Kutipan Teks =>
┌──
Misalnya cerita tentang
diringankannya siksa Abu Lahab itu, mereka mengatakan bahwa Abu Lahab yang
diringankan siksanya itu pun hanya sekali saja bergembiranya, yaitu saat
kelahiran. Dia tidak setiap tahun merayakan kelahiran nabi dengan berbagai
ragam seremoni. Kalau pun kegembiraan Abu Lahab itu melahirkan keringanan
siksanya di neraka tiap hari Senin, bukan berarti orang yang tiap tahun
merayakan lahirnya nabi SAW akan mendapatkan keringanan siksa.
Demikian juga dengan pujian dari
Ibnu Katsir, sama sekali tidak bisa dijadiakan landasan perintah untuk melakukan
sermonial khusus di hari itu. Sebab Ibnu Katsir hanya memuji malam hari di mana
Nabi SAW lahir, namun tidak sampai memerintahkan penyelenggaraan seremonial.
└──
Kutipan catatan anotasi
┌──
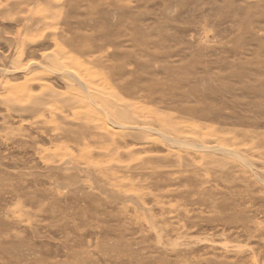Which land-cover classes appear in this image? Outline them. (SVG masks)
<instances>
[{
	"label": "rangeland",
	"instance_id": "obj_1",
	"mask_svg": "<svg viewBox=\"0 0 264 264\" xmlns=\"http://www.w3.org/2000/svg\"><path fill=\"white\" fill-rule=\"evenodd\" d=\"M0 264H264V0H0Z\"/></svg>",
	"mask_w": 264,
	"mask_h": 264
}]
</instances>
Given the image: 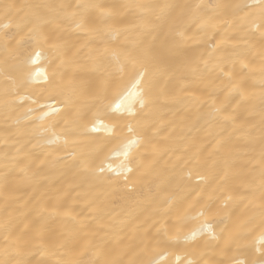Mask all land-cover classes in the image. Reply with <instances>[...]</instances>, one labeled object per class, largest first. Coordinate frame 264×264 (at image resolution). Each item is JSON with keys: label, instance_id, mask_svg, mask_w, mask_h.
<instances>
[{"label": "bare ground", "instance_id": "1", "mask_svg": "<svg viewBox=\"0 0 264 264\" xmlns=\"http://www.w3.org/2000/svg\"><path fill=\"white\" fill-rule=\"evenodd\" d=\"M158 3L173 6L163 26L145 7ZM256 3L0 0V32L9 37L7 49L0 40V260L144 264L157 240L167 239L157 231L161 225L173 237L166 256L170 264L225 259L208 247L206 233L184 239L201 228L200 220L179 221V214L161 219L158 208L169 198H174V207L196 201L221 206L228 194L250 193L247 199L229 202L226 224L212 220L219 224L217 234L224 236L221 229L230 226L233 217L245 218L252 211L250 201H260L264 37L248 27ZM35 19L47 43L29 40L28 31L16 27ZM9 22L12 26L4 29ZM52 43L60 48H51ZM37 51L41 57L32 64ZM131 57L146 61L154 85L149 105L140 113L150 131L134 152L139 163L127 182L123 176L111 184L88 180L72 167L70 153L77 159L109 157L117 167L124 160L122 125L112 135L73 133L66 123L71 120L67 110L54 111L60 105L42 90L37 73L61 72L73 80L80 89L79 103L87 110L110 73L121 84L132 79L141 65L128 62ZM234 85L243 89L242 103L230 96ZM216 108L222 114H214ZM95 112L92 109L89 118ZM53 132L60 140L48 143L55 139ZM189 170L205 180L188 181ZM41 217L42 234L37 223ZM65 238L71 243L61 255L55 244ZM250 243L261 247L259 235Z\"/></svg>", "mask_w": 264, "mask_h": 264}, {"label": "snow or ice", "instance_id": "2", "mask_svg": "<svg viewBox=\"0 0 264 264\" xmlns=\"http://www.w3.org/2000/svg\"><path fill=\"white\" fill-rule=\"evenodd\" d=\"M149 8L152 14L156 17V20L163 26L172 15L173 6L168 3H158L154 5L145 6ZM199 7V6H197ZM255 12L250 14L248 20L249 29H257L260 31L261 36L264 37V0H257L254 5ZM7 19V17H5ZM11 22L3 24L4 29L11 27ZM17 28L26 29L29 33L28 39L35 41L37 44L43 40L47 43V39L42 35L41 23L38 19L27 20L16 24ZM183 34H181L182 36ZM8 32H0V40L4 42V47H9ZM53 49H59L58 43L50 44ZM264 55V52H262ZM41 57V52L35 53V58H30L32 64H36ZM130 63L133 65L140 64L141 66L135 72L132 79L127 84H121L117 82L113 75L110 73L105 80L104 87H102L93 97L94 103L90 106L80 105L79 94L80 89L74 83L73 80H69L61 72H53L51 75L37 73V76L42 78L43 91L46 92L52 99L56 100L60 105L55 108L54 111L59 113L67 110L66 114L71 117L70 121L66 123L70 125L73 133L79 132L82 136L88 137L93 133H105L112 135L117 131L122 134V154L124 160L117 167H112L110 158L105 157L99 159V157L93 158L87 155H81L78 159L76 153H70L75 163L72 165L74 168H78L84 174V177L88 180H94L100 183H114L121 176L124 181L127 182L130 173L135 170V166L139 163L134 152L140 148L143 137L150 129L145 124L141 123L140 113L149 105L150 91L152 89L153 82L148 74V68L146 61L138 59L136 57L129 58ZM117 63L120 64L119 58ZM124 66L121 64L119 71L122 72ZM223 71V69H221ZM233 101L244 100L243 89L239 85H234L232 93H230ZM139 105V109L136 105ZM259 107L262 116H264V91L261 92L259 97ZM92 109H96V112L89 118V113ZM214 114H222L221 109L216 108ZM213 115V113H210ZM107 120L108 123H103V120ZM126 130V134L125 133ZM54 140L47 141L48 143H56L60 140L55 132L52 133ZM64 144H68V138H64ZM114 174V175H113ZM227 173L225 172V176ZM199 177L201 181L205 180L199 172L193 174L191 170L187 172L188 181ZM117 186H119L117 184ZM250 193H237L228 194L224 198V203L221 206L214 204H204L202 201H196L189 204L186 208L182 205L173 206V199L169 198L163 201L158 212L162 214L161 219L166 217H172L177 215L179 221L188 219L200 220L201 228L192 232V235L185 236L184 239H195L197 235L206 233V244L213 251H220L225 259L216 261L215 264H264V192L261 194L259 203L251 202L252 211L245 218L240 219L233 217L231 219L230 226L222 228L221 231L225 232L224 236H220L216 232V228L219 224H226L229 218L230 203L234 199H247ZM37 222L39 226V232H43V220ZM218 220L219 224H215L212 220ZM163 231V236L167 239L157 240L156 247L153 249L154 254L149 255V258L144 264H170L167 261V248L170 246L168 241L173 237L168 232L167 228L163 225L157 229V231ZM259 235V241L261 247L256 248L250 242L254 237ZM71 243L70 238H65L55 244V247L61 252V255L69 251V245ZM19 246L17 245V248ZM255 253H258L256 255ZM95 254V253H94ZM8 255V250L5 249V256ZM245 257V258H241ZM0 264H13V260L3 259L0 260ZM15 264H25L24 261L15 259ZM58 264H84L82 261H65L63 259L58 261ZM87 264H97V261L89 260ZM111 264H121L120 261L114 260ZM188 264H195L194 261L189 260Z\"/></svg>", "mask_w": 264, "mask_h": 264}]
</instances>
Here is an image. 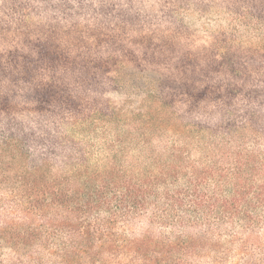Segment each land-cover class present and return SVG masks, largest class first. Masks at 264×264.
Listing matches in <instances>:
<instances>
[{
    "label": "trees",
    "instance_id": "1",
    "mask_svg": "<svg viewBox=\"0 0 264 264\" xmlns=\"http://www.w3.org/2000/svg\"><path fill=\"white\" fill-rule=\"evenodd\" d=\"M0 203L19 264H264V0H0Z\"/></svg>",
    "mask_w": 264,
    "mask_h": 264
},
{
    "label": "rangeland",
    "instance_id": "2",
    "mask_svg": "<svg viewBox=\"0 0 264 264\" xmlns=\"http://www.w3.org/2000/svg\"><path fill=\"white\" fill-rule=\"evenodd\" d=\"M185 22L190 25L194 30H196L197 34H202L200 32L203 31V26H208L209 28L213 29L211 23L208 21V22H204V21H201V20H197L196 18H186ZM142 80L143 81H146L148 83H155L156 82V78L155 76H152L151 74L148 76H143L142 77ZM165 80V84L167 86L169 85H172L171 84V81L172 79L168 77H165L164 78ZM110 98L114 101V102H121V99L124 98L123 95L119 94H112L110 95ZM12 211V208L10 205H5L3 206L2 203H0V228L4 226V224L6 222H11L13 220H16V221H22L21 218H17L15 215H13L11 213ZM148 230V227L142 223H138V224H135L131 231L133 232L134 236L136 238H140L142 237V235ZM154 233H156V231L154 230ZM249 238V236H245L244 239L247 240ZM264 240V237L261 235V236H255L251 241H255V242H262ZM224 243V242H223ZM226 245H229V248L231 249V252L229 254V259L226 261L225 264H234L235 262H237L239 260V257H241V247H242V243L240 242H236V244L234 245H231V244H227L225 243ZM252 245V244H251ZM254 246H252L253 248ZM215 259V256L213 255L212 258H204L202 259L199 264H213V260ZM2 261V262H1ZM0 264H19L17 262V257L14 256V254L12 252H10V250H7V251H3L1 254H0Z\"/></svg>",
    "mask_w": 264,
    "mask_h": 264
}]
</instances>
└──
Tugas yang Dikerjakan =>
1. Menurut teks, pada hari apa siksa Abu Lahab di neraka diringankan?
2. Ulangi tanpa perubahan bagian teks yang dimulai dengan kata-kata "Demikian juga dengan" dan berakhir dengan "memerintahkan penyelenggaraan seremonial.".

Jawaban =>
1. Setiap hari Senin.

2.
Demikian juga dengan pujian dari
Ibnu Katsir, sama sekali tidak bisa dijadiakan landasan perintah untuk melakukan
sermonial khusus di hari itu. Sebab Ibnu Katsir hanya memuji malam hari di mana
Nabi SAW lahir, namun tidak sampai memerintahkan penyelenggaraan seremonial.